-- Instruction --
Of the lines in the data below, write out exactly those from the one holding "<source format=gbr>" through the one holding "G04 Gerber Fmt", both included.
*** Information supplied ***
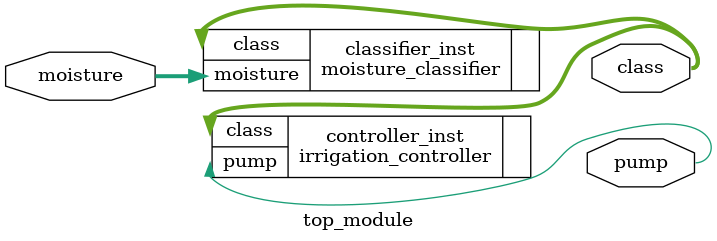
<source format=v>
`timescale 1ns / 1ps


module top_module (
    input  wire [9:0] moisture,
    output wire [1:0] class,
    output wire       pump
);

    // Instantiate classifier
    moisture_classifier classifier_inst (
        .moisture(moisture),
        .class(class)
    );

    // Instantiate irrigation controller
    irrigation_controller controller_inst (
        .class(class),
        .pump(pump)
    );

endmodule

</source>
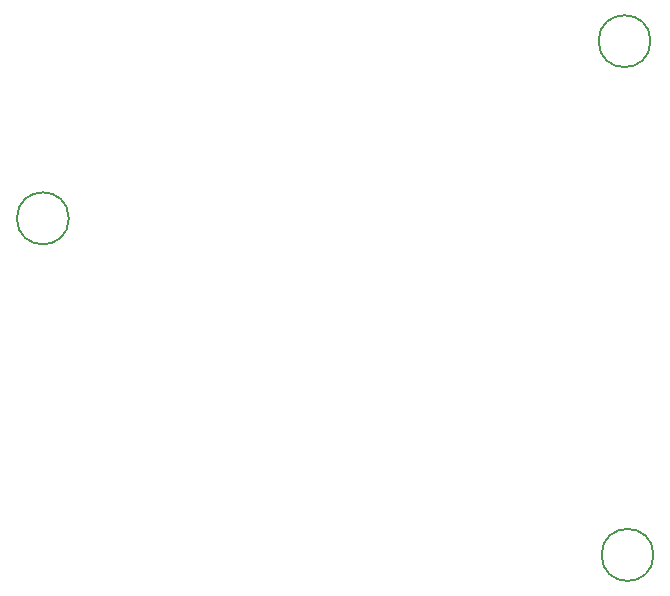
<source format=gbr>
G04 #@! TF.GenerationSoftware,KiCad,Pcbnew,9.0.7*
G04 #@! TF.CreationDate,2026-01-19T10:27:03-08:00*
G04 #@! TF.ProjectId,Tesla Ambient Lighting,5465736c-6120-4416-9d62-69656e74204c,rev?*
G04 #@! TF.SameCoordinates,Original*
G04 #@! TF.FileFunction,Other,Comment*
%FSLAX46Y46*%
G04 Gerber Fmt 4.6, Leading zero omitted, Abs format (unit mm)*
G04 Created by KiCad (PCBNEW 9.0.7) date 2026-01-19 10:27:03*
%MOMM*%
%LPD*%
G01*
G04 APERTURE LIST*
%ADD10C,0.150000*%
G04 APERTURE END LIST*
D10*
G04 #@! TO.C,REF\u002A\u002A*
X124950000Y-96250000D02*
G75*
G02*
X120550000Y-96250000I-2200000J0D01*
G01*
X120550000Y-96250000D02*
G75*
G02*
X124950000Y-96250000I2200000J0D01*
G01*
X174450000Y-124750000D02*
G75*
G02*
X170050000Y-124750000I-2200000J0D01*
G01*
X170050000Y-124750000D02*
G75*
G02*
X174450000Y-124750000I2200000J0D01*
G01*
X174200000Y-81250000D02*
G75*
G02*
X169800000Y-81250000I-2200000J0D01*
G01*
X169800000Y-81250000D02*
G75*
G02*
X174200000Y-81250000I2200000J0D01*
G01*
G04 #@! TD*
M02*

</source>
***
-- Task answer --
<source format=gbr>
G04 #@! TF.GenerationSoftware,KiCad,Pcbnew,9.0.7*
G04 #@! TF.CreationDate,2026-01-19T10:27:03-08:00*
G04 #@! TF.ProjectId,Tesla Ambient Lighting,5465736c-6120-4416-9d62-69656e74204c,rev?*
G04 #@! TF.SameCoordinates,Original*
G04 #@! TF.FileFunction,Other,Comment*
%FSLAX46Y46*%
G04 Gerber Fmt 4.6, Leading zero omitted, Abs format (unit mm)*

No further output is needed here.